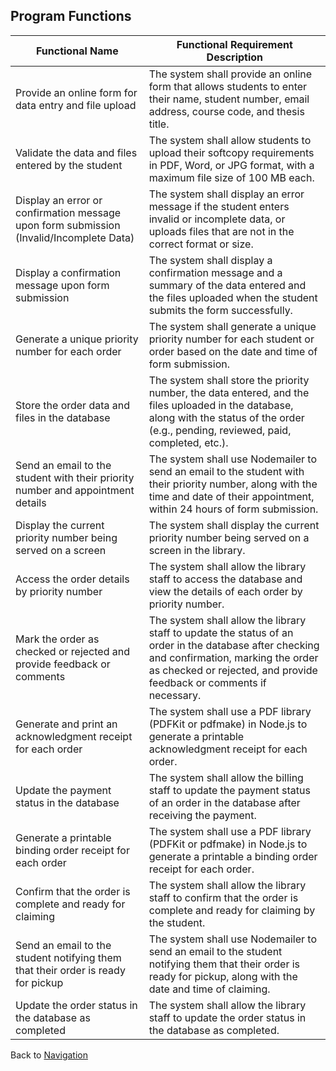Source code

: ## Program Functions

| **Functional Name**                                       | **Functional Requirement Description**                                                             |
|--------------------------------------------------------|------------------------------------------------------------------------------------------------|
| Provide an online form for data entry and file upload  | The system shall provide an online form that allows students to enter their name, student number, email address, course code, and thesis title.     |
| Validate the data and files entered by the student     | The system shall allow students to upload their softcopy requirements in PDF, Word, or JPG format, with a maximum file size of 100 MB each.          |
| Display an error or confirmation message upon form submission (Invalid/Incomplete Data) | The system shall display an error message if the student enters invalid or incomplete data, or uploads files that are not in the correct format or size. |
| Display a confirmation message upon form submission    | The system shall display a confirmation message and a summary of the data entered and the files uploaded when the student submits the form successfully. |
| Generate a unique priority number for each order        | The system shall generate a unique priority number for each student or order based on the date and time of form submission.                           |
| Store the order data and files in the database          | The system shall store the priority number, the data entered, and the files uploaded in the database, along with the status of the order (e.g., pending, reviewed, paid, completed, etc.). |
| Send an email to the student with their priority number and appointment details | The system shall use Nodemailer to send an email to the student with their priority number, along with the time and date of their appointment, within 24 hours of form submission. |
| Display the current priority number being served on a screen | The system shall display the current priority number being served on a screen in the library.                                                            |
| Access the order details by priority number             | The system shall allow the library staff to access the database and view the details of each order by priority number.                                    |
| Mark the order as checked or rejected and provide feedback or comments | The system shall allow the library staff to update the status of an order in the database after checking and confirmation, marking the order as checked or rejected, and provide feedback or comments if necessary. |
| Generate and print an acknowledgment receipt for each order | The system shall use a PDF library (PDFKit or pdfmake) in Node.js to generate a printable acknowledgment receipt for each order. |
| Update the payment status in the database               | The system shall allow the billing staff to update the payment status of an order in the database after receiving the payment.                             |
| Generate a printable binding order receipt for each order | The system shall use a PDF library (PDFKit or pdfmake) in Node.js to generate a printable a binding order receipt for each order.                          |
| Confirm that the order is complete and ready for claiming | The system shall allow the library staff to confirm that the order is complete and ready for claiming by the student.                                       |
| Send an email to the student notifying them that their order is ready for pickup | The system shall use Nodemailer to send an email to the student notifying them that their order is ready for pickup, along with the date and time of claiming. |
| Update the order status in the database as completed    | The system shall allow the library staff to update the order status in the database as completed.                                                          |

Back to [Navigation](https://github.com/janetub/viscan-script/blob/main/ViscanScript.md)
***
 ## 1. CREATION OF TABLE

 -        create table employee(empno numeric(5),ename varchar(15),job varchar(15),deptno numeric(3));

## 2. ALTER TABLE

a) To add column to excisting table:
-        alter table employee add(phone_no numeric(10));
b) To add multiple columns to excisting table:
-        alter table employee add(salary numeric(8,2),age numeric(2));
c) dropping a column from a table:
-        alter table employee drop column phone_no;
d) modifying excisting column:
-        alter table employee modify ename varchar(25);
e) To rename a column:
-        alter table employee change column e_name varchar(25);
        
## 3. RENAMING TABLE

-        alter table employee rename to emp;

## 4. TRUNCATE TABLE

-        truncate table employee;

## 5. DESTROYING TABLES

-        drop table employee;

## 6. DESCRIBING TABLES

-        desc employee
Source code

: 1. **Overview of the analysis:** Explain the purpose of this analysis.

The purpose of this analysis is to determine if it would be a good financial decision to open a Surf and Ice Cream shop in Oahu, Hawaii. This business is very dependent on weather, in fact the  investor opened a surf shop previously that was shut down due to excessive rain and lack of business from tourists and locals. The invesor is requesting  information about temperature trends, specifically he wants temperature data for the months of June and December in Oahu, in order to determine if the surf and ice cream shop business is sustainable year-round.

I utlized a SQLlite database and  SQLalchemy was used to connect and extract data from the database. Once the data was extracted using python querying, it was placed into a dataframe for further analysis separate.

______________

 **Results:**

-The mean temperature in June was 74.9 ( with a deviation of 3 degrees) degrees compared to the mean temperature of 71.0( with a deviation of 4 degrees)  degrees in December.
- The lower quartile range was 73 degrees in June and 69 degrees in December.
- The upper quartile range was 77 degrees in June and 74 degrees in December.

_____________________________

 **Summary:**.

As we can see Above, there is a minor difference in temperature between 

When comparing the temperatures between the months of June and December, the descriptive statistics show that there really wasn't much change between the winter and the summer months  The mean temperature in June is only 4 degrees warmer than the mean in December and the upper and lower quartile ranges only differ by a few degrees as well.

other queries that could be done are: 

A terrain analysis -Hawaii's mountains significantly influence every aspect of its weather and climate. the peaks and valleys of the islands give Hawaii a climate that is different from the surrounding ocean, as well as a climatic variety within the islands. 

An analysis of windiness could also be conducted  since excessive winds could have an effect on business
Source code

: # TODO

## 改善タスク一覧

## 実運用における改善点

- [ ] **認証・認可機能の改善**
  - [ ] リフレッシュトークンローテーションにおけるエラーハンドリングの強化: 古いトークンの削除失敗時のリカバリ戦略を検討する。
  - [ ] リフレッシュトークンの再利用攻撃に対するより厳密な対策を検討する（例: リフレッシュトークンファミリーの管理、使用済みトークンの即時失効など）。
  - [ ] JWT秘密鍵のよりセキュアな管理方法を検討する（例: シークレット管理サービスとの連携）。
***
### Requirement
Duplicate the records from the line holding "varchar(15),job varchar(15),deptno numeric(3));" through the line holding "## 2. ALTER TABLE", inclusive.

### Exercise response
 -        create table employee(empno numeric(5),ename varchar(15),job varchar(15),deptno numeric(3));

## 2. ALTER TABLE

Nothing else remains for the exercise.